The 95.4 percent confidence interval would be

p ± 2 Sp = 40 % ± 2 (4.9%) = 40% ± 9.8%

Thus, one would be 95.4 percent confident that the true percentage of dog ownership was between 30.2 and 49.8 percent. In the above example, if the sample size were 600 instead of 100, the confidence interval would be 40% ± 2(2%), or 36 – 44 percent. This again demonstrates how researchers can control the width of the confidence interval through the use of different sample sizes.

Larger samples may be needed for percentages

Caution is needed when constructing confidence intervals if values of p less than 30% or more than 70% are used. In such situations, a sample of more than 100 is needed if the normal approximation to the sampling distribution is to be satisfactory. For example, if only 2% of a universe had a certain characteristic, the sample percentage from that universe would not be normally distributed unless n were extremely large.

Concluding Comments on Interpretation of Confidence Interval Results:

Before leaving this subject, it must be emphasized that confidence interval interpretation is based on what would happen if a very large number of samples were drawn from the particular universe of interest. Ordinarily one sample is chosen and the calculated confidence interval either will or will not cover the universe mean. What is guaranteed when a specific confidence interval is used for example, a 95.4 percent is that 95.4 percent of the confidence interval statements will be correct in the long run.

For instance, in the food expenditure example, the confidence interval statement is that, with 95.4 percent confidence, the interval \$384–\$416 will bracket the universe mean expenditure. This particular statement is either true or false. What the researcher is guaranteed is that if a large number of samples were drawn and the interval calculated this way each time then about 95.4 percent of the calculated intervals would in fact include the universe mean.

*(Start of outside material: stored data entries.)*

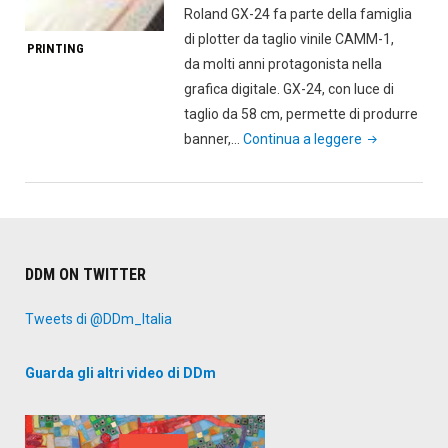
Roland GX-24 fa parte della famiglia
di plotter da taglio vinile CAMM-1,
PRINTING
da molti anni protagonista nella
grafica digitale. GX-24, con luce di
taglio da 58 cm, permette di produrre
"Roland
banner,…
Continua a leggere
GX-
24
produce
anche
circuiti
DDM ON TWITTER
stampati"
Tweets di @DDm_Italia
Guarda gli altri video di DDm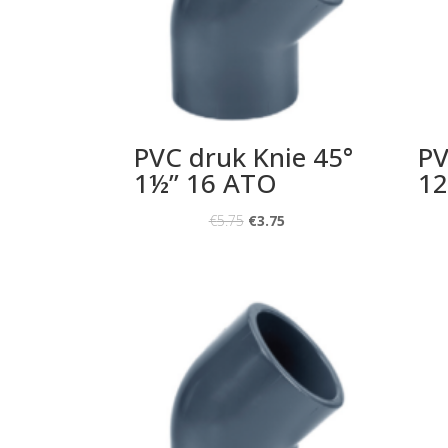
PVC druk Knie 45°
PV
1½” 16 ATO
1
€
5.75
€
3.75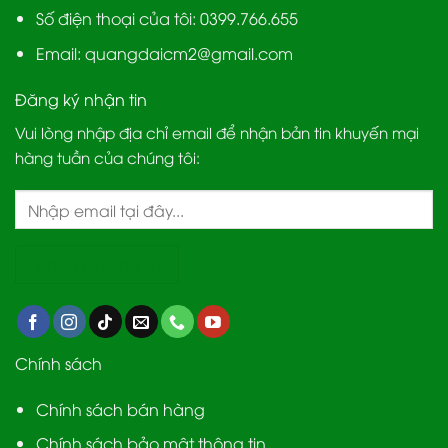
Số điện thoại của tôi: 0399.766.655
Email:
quangdaicm2@gmail.com
Đăng ký nhận tin
Vui lòng nhập địa chỉ email để nhận bản tin khuyến mại
hàng tuần của chúng tôi:
Chính sách
Chính sách bán hàng
Chính sách bảo mật thông tin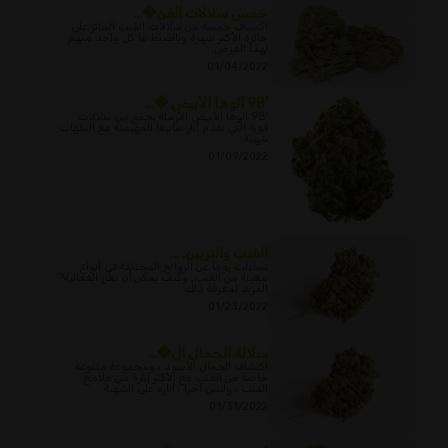
خمس سلالات القن�...
اكتشاف خمسة من سلالات القنب الحائز على
جائزة الأكثر شهرة وبالضبط ما كل واحد منهم
لهذا العرض.
01/04/2022
'98 ألوها الأبيض �...
'98 الوها الأبيض الأرملة يجمع بين سلالات
قوية التي تقدم آثار ساتيفا المهيمنة مع النكهات
شهية.
01/09/2022
القنب والتربين: ...
تساءلت يوما عن الروائح المختلفة في أنواع
معينة من القنب, وكيف يمكن أن تعزز الفعالية?
المزيد لمعرفة ذلك...
01/23/2022
سلالة الجمال ال�...
اكتشاف الجمال الأسود ، ومجموعة متنوعة
خاصة من القنب مع الأكثر إثارة من ملامح
القنب ، وليس آخرا ، آثاره على الشهية.
01/31/2022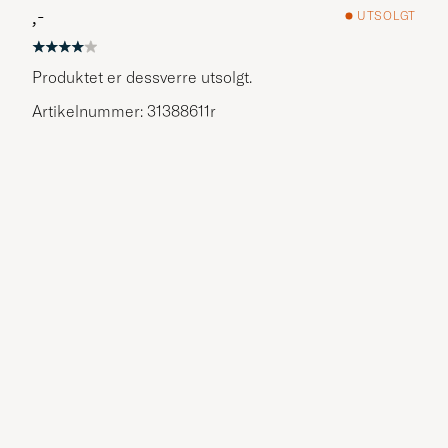
,-
UTSOLGT
Produktet er dessverre utsolgt.
Artikelnummer: 31388611r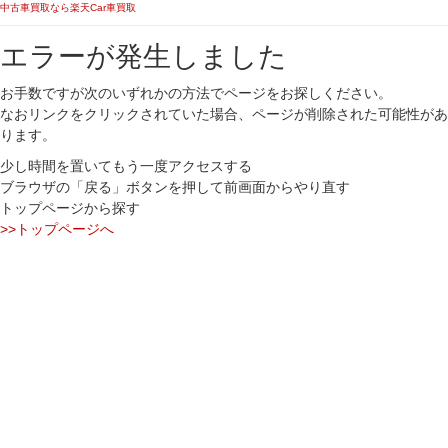
中古車買取なら楽天Car車買取
エラーが発生しました
お手数ですが次のいずれかの方法でページをお探しください。
なおリンクをクリックされていた場合、ページが削除された可能性があ
ります。
少し時間を置いてもう一度アクセスする
ブラウザの「戻る」ボタンを押して前画面からやり直す
トップページから探す
>>トップページへ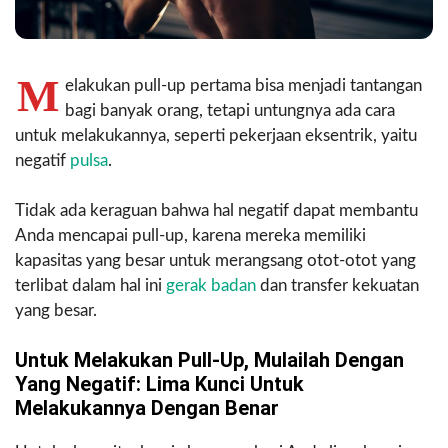
M
elakukan pull-up pertama bisa menjadi tantangan
bagi banyak orang, tetapi untungnya ada cara
untuk melakukannya, seperti pekerjaan eksentrik, yaitu
negatif
pulsa
.
Tidak ada keraguan bahwa hal negatif dapat membantu
Anda mencapai pull-up, karena mereka memiliki
kapasitas yang besar untuk merangsang otot-otot yang
terlibat dalam hal ini
gerak badan
dan transfer kekuatan
yang besar.
Untuk Melakukan Pull-Up, Mulailah Dengan
Yang Negatif: Lima Kunci Untuk
Melakukannya Dengan Benar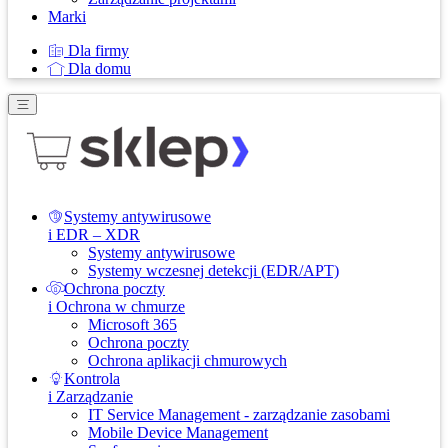
Marki
Dla firmy
Dla domu
Systemy antywirusowe
i EDR – XDR
Systemy antywirusowe
Systemy wczesnej detekcji (EDR/APT)
Ochrona poczty
i Ochrona w chmurze
Microsoft 365
Ochrona poczty
Ochrona aplikacji chmurowych
Kontrola
i Zarządzanie
IT Service Management - zarządzanie zasobami
Mobile Device Management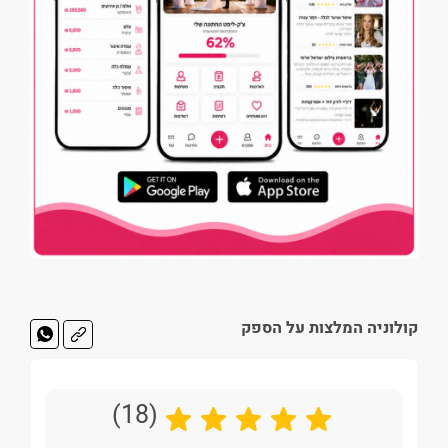
קולוניה המלצות על הספק
(18)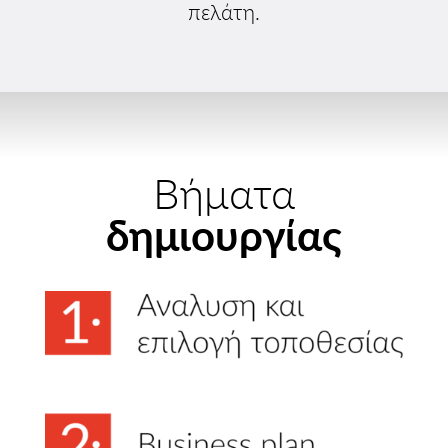
πελάτη.
Βήματα
δημιουργίας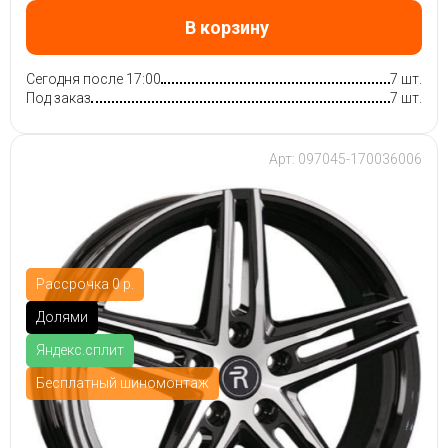
В корзину
Сегодня после 17:00
7 шт.
Под заказ
7 шт.
Арт: 097045-170036006
Рассрочка 0 р.
Долями
Яндекс.сплит
Бесплатный шиномонтаж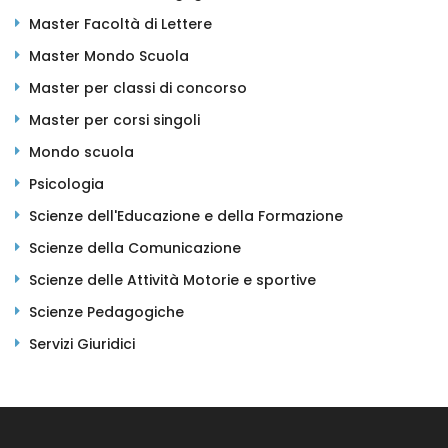
Master Facoltà di Lettere
Master Mondo Scuola
Master per classi di concorso
Master per corsi singoli
Mondo scuola
Psicologia
Scienze dell'Educazione e della Formazione
Scienze della Comunicazione
Scienze delle Attività Motorie e sportive
Scienze Pedagogiche
Servizi Giuridici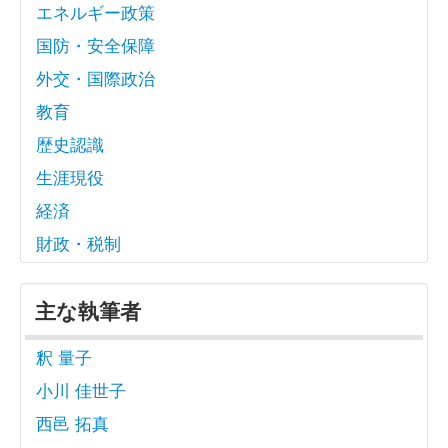
エネルギー政策
国防・安全保障
外交・国際政治
教育
歴史認識
生涯現役
経済
財政・税制
主な執筆者
釈 量子
小川 佳世子
西邑 拓真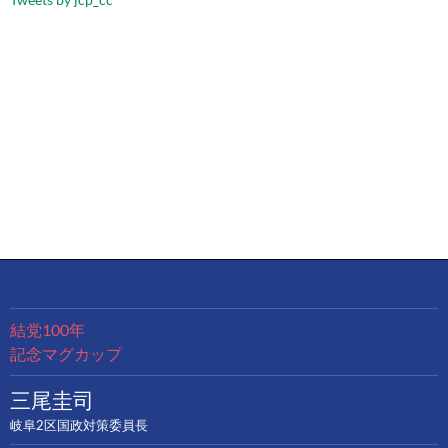
結党100年
記念マグカップ
三尾圭司
岐阜2区国政対策委員長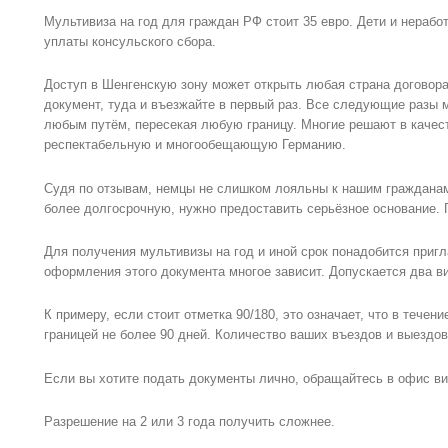
Мультивиза на год для граждан РФ стоит 35 евро. Дети и нера
уплаты консульского сбора.
Доступ в Шенгенскую зону может открыть любая страна договора
документ, туда и въезжайте в первый раз. Все следующие разы 
любым путём, пересекая любую границу. Многие решают в качес
респектабельную и многообещающую Германию.
Судя по отзывам, немцы не слишком лояльны к нашим гражданам
более долгосрочную, нужно предоставить серьёзное основание. 
Для получения мультивизы на год и иной срок понадобится приг
оформления этого документа многое зависит. Допускается два в
К примеру, если стоит отметка 90/180, это означает, что в течен
границей не более 90 дней. Количество ваших въездов и выездов 
Если вы хотите подать документы лично, обращайтесь в офис виз
Разрешение на 2 или 3 года получить сложнее.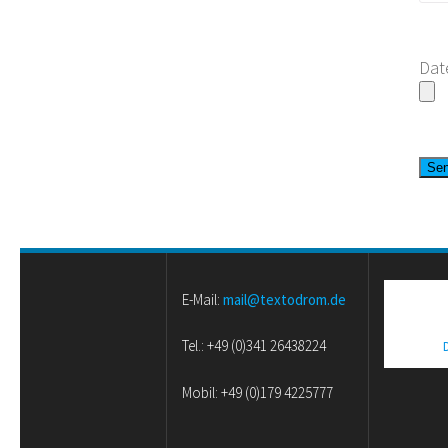
Dat
E-Mail:
mail@textodrom.de
Tel.: +49 (0)341 26438224
Mobil: +49 (0)179 4225777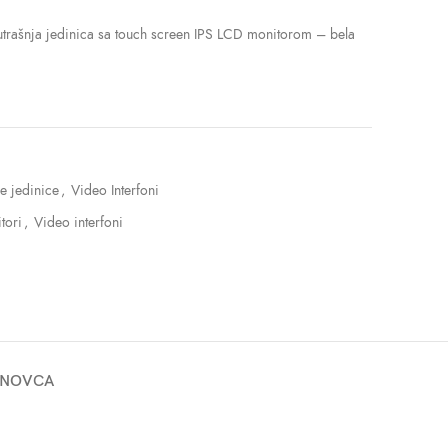
rašnja jedinica sa touch screen IPS LCD monitorom – bela
e jedinice
,
Video Interfoni
tori
,
Video interfoni
 NOVCA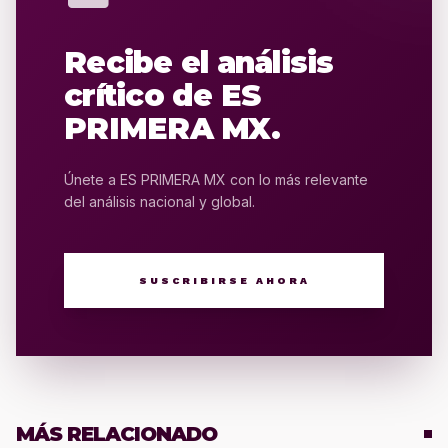
Recibe el análisis
crítico de ES
PRIMERA MX.
Únete a ES PRIMERA MX con lo más relevante
del análisis nacional y global.
SUSCRIBIRSE AHORA
MÁS RELACIONADO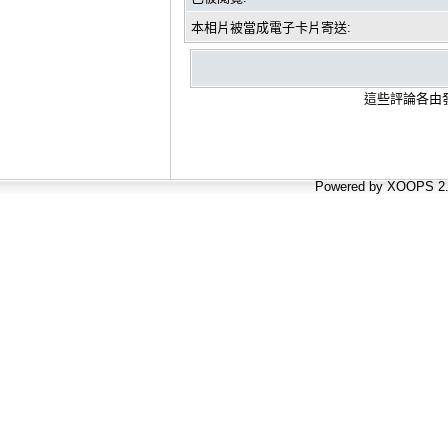
本相片被當成電子卡片寄送:
這些評論各由發
Powered by XOOPS 2.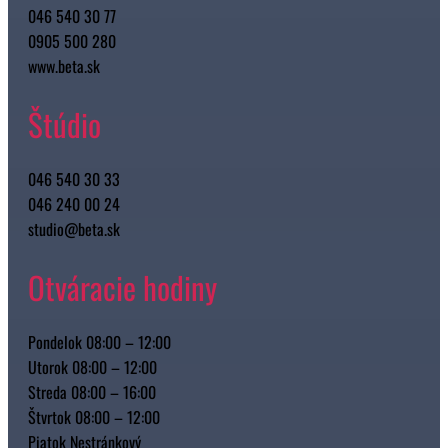
046 540 30 77
0905 500 280
www.beta.sk
Štúdio
046 540 30 33
046 240 00 24
studio@beta.sk
Otváracie hodiny
Pondelok 08:00 – 12:00
Utorok 08:00 – 12:00
Streda 08:00 – 16:00
Štvrtok 08:00 – 12:00
Piatok Nestránkový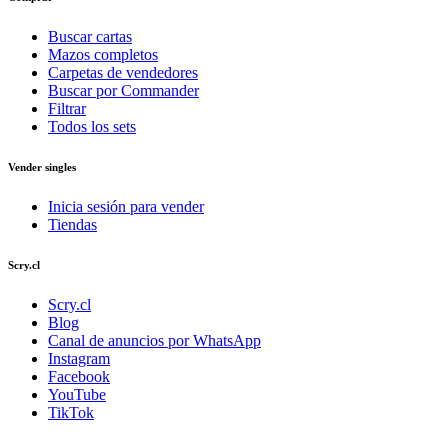
Buscar cartas
Mazos completos
Carpetas de vendedores
Buscar por Commander
Filtrar
Todos los sets
Vender singles
Inicia sesión para vender
Tiendas
Scry.cl
Scry.cl
Blog
Canal de anuncios por WhatsApp
Instagram
Facebook
YouTube
TikTok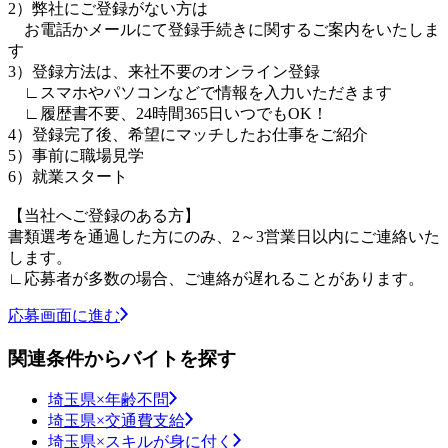
2）弊社にご登録がない方は
お電話かメールにて登録手続きに関するご案内をいたしま
す
3）登録方法は、来社不要のオンライン登録
∟スマホやパソコンなどで情報を入力いただきます
∟履歴書不要、24時間365日いつでもOK！
4）登録完了後、希望にマッチしたお仕事をご紹介
5）事前に職場見学
6）就業スタート
【当社へご登録のある方】
書類選考を通過した方にのみ、2～3営業日以内にご連絡いた
します。
∟応募者が多数の場合、ご連絡が遅れることがあります。
応募画面に進む
関連条件からバイトを探す
埼玉県×年齢不問
埼玉県×交通費支給
埼玉県×スキルが身に付く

Example: Consider the sample size problem posed at the beginning of this article. Incentive travel usage is projected to be 40 percent, and the hotel chain wishes to be virtually certain (i.e. 99.7 percent confident) that its sample based percentage will be within 10 percentage points of the actual universe percentage.

1) Use the desired precision and the desired confidence level to calculate the required standard error of the percentage. Because the hotel chain wishes to be virtually certain (99.7 percent) that the sample result will be within ± 10 percentage points of the universe percent, three standard errors of the percentages must be set equal to 10 percent. The sample size needed will then be such that:

3 Sp = 10%

Sp = 3.33%

2) Calculate the required sample size. Because incentive travel usage is projected to be 40 percent, that percentage can be used in the formula as an estimate of the percentage of items in the sample possessing a given characteristics (p). Then, using Sp = 3.33%, p = 40% and q = 60% in the above formula, the hotel chain can calculate that it must take a simple random sample of size:

n = pq / (Sp)2 = (40) (60) / (3.33)2 = 216

Because this sample size is less than 5 percent of the universe size (N= 21, 476), no adjustment is needed.